The final concert of the Auckland Philharmonia Orchestra's Premier Series for 2018 focused on the vocal and orchestral music of Schubert and Mahler. German baritone Thomas E. Bauer joined the orchestra and its musical director Giordano Bellincampi in taking on an intriguing programme featuring a well-established song-cycle of Mahler and some relative rarities in the forms of an early Schubert symphony, Schubert Lieder orchestrated by other composers and Mahler's Totenfeier.
This concert gave the audience a rare chance to encounter Schubert's early Symphony no. 3 in D major, written shortly before his 18th birthday. This is an almost overwhelmingly sunny work and Bellincampi emphasised this amiability almost exclusively in his charming approach to the work. The initial figurations of the first movement suggested something of a Sturm und Drang work but it soon opened up into a charmingly rendered lyrical theme. Much spirited interplay took place between the solo woodwinds with particularly pretty clarinet playing. The following Allegretto came across too as very genial and polite. A little more earthiness was to be found in the strong opening figurations of the Menuetto and the ensuing Trio was lightly and elegantly played. Finally, the orchestra tackled the whirling, rambunctious final Presto with impressive aplomb and an almost Rossinian panache. There was a beautiful clarity of texture but despite the impressive playing, there was little in internal contrast in this work, probably Schubert's fault more than this particular performance's.

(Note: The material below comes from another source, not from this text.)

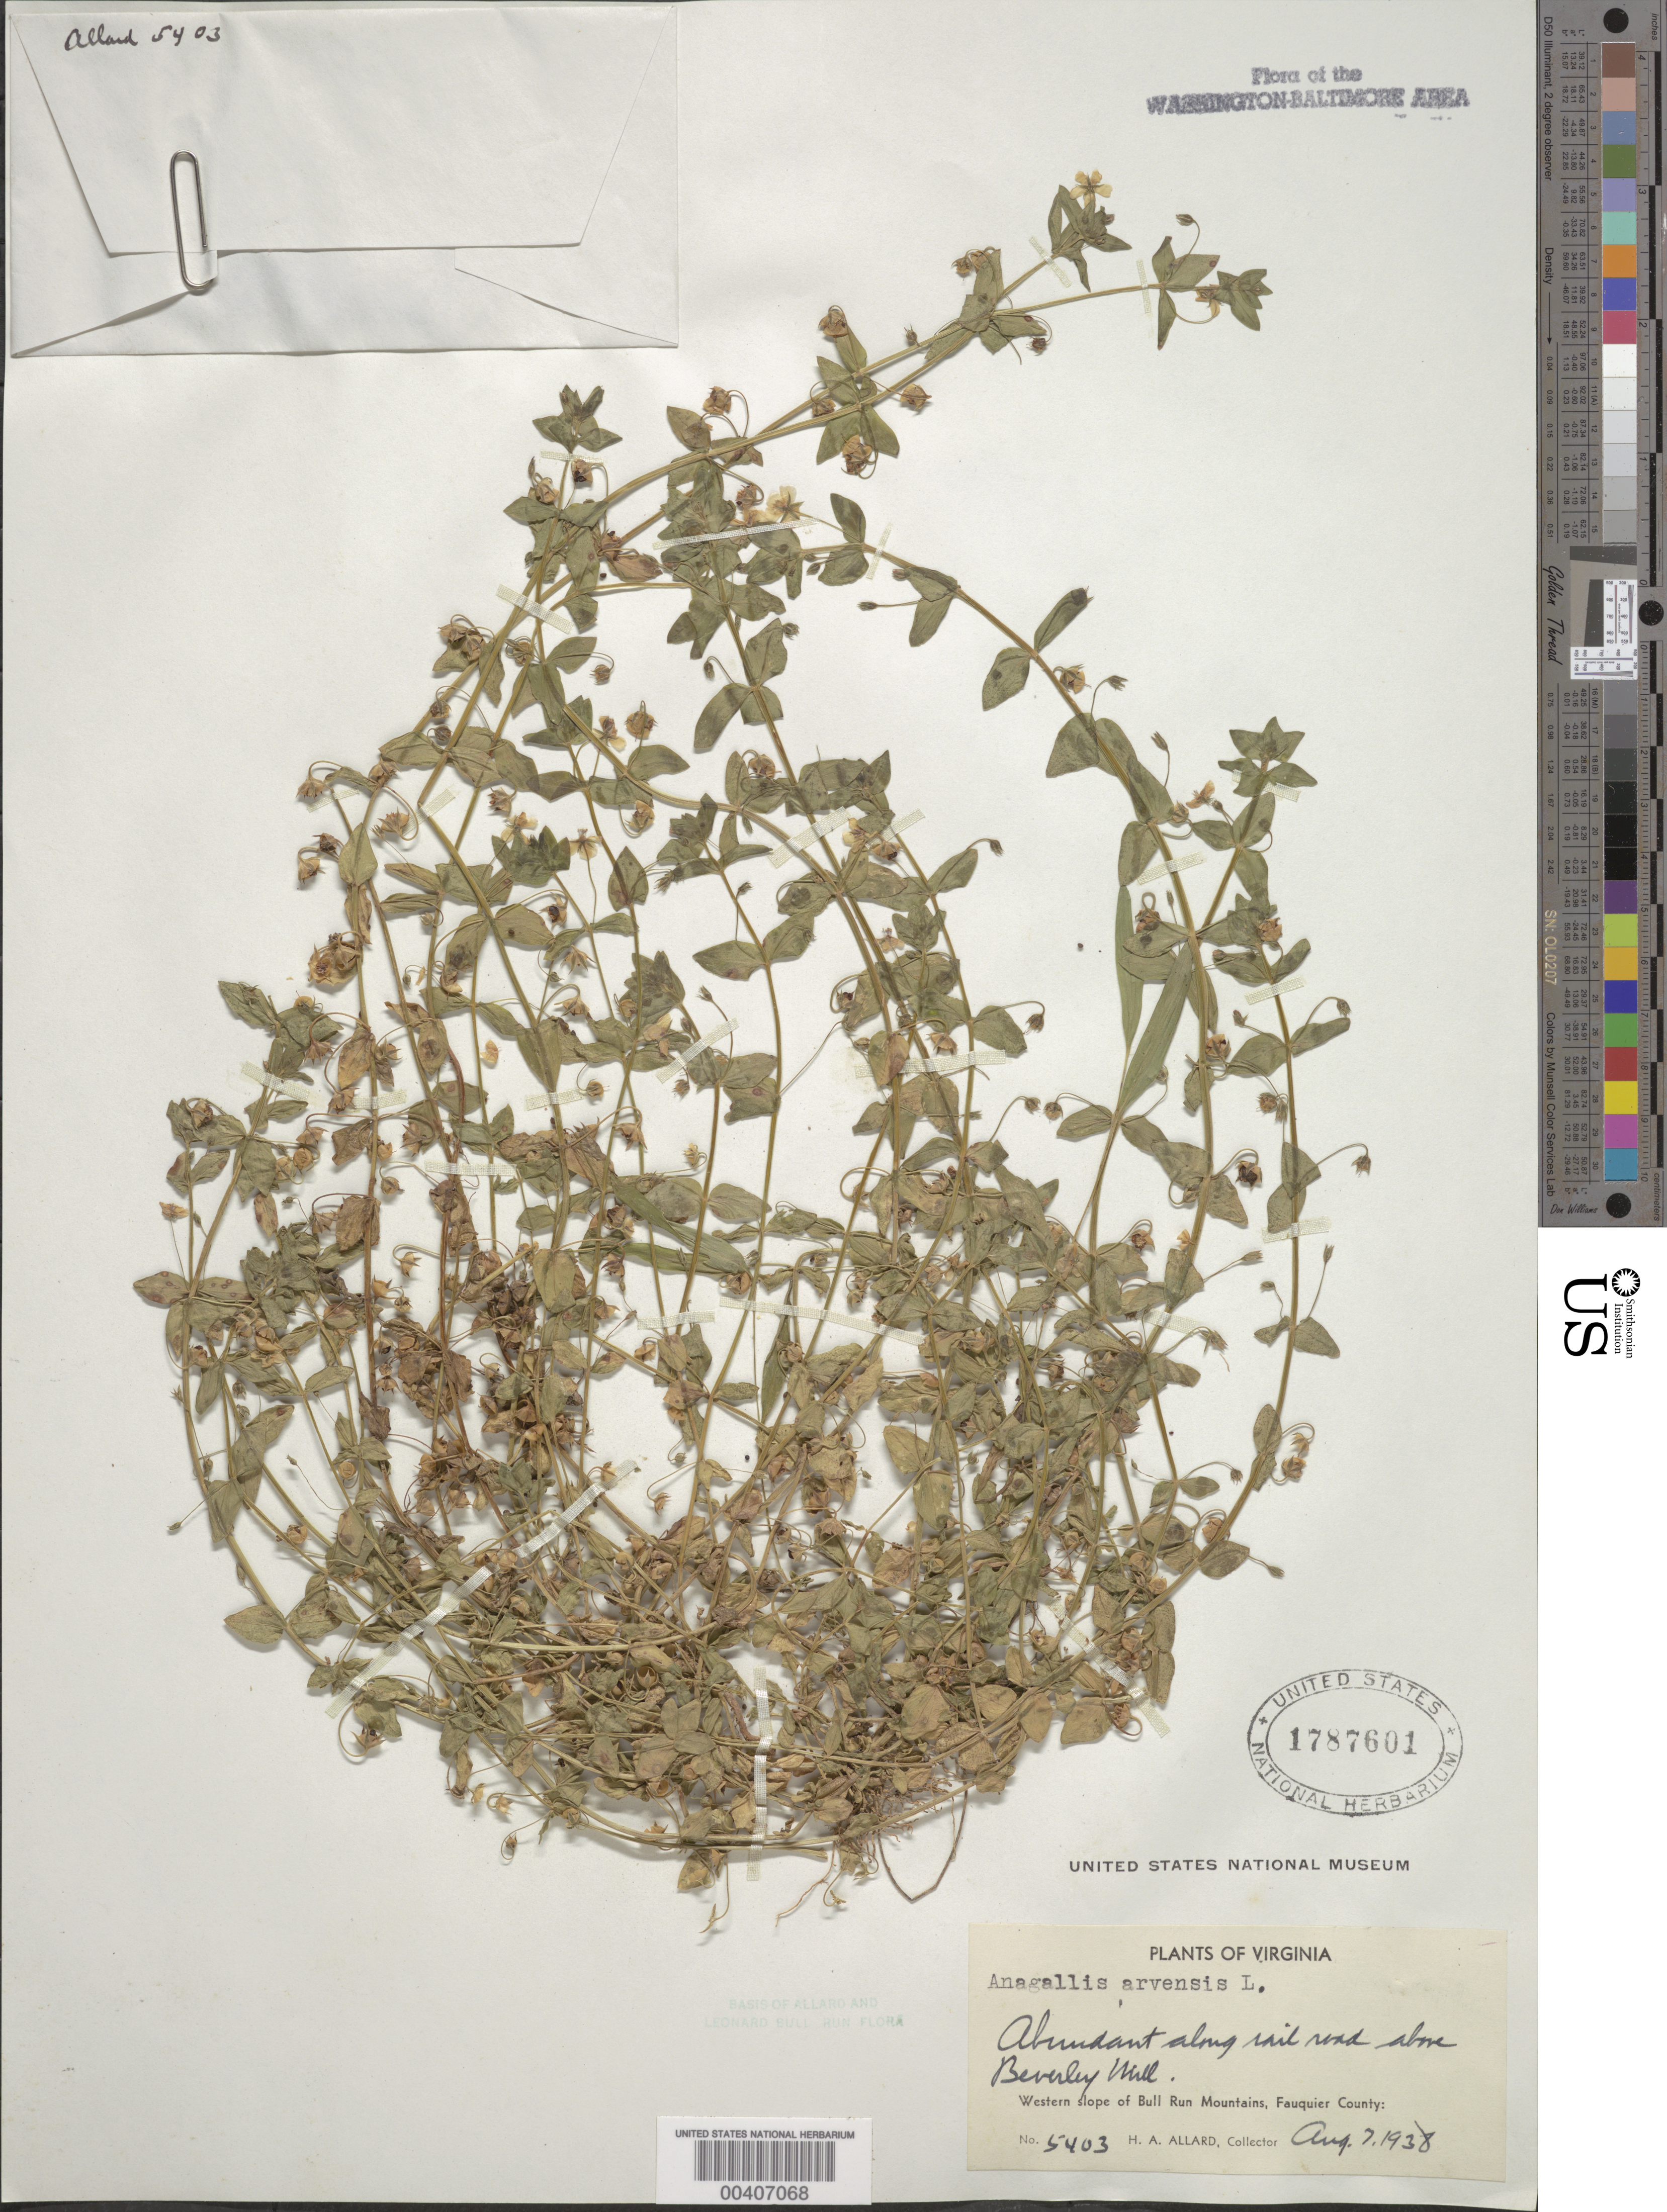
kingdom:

The orchestra applied similarly translucent textures to the Mahler song-cycle Lieder eines fahren Gesellen (Songs of a Wayfarer). Here they were joined by Bauer's compact but rich baritone. These were searing interpretations with an intense and emotionally immediate connection to the grief-filled texts. Even in the second song, ostensibly the happiest of the four, it was clear that happiness was a remembrance through the lens of current suffering. The birds chirped merrily and the sun shone brightly through a conspicuously lighter tone-colour than elsewhere yet it was not surprising when the conclusion was that his love could never bloom again. The third song, Ich hab' ein glühend Messer was the most anguished and here Bauer was wide-ranging in his despair, the sheer agony biting on his words "O weh! Das schneid't so tief". The crushing misery of his death-wish in the final stanzas of the last song was almost unbearable. Bauer's vocal effects were often extreme, from a disembodied pianissimo (verging on falsetto) to sudden lurches in volume in the third song. But all these effects were in perfect service of the music and text and never felt excessive. He also handled the extreme lows of the initial song without the voice turning gravelly.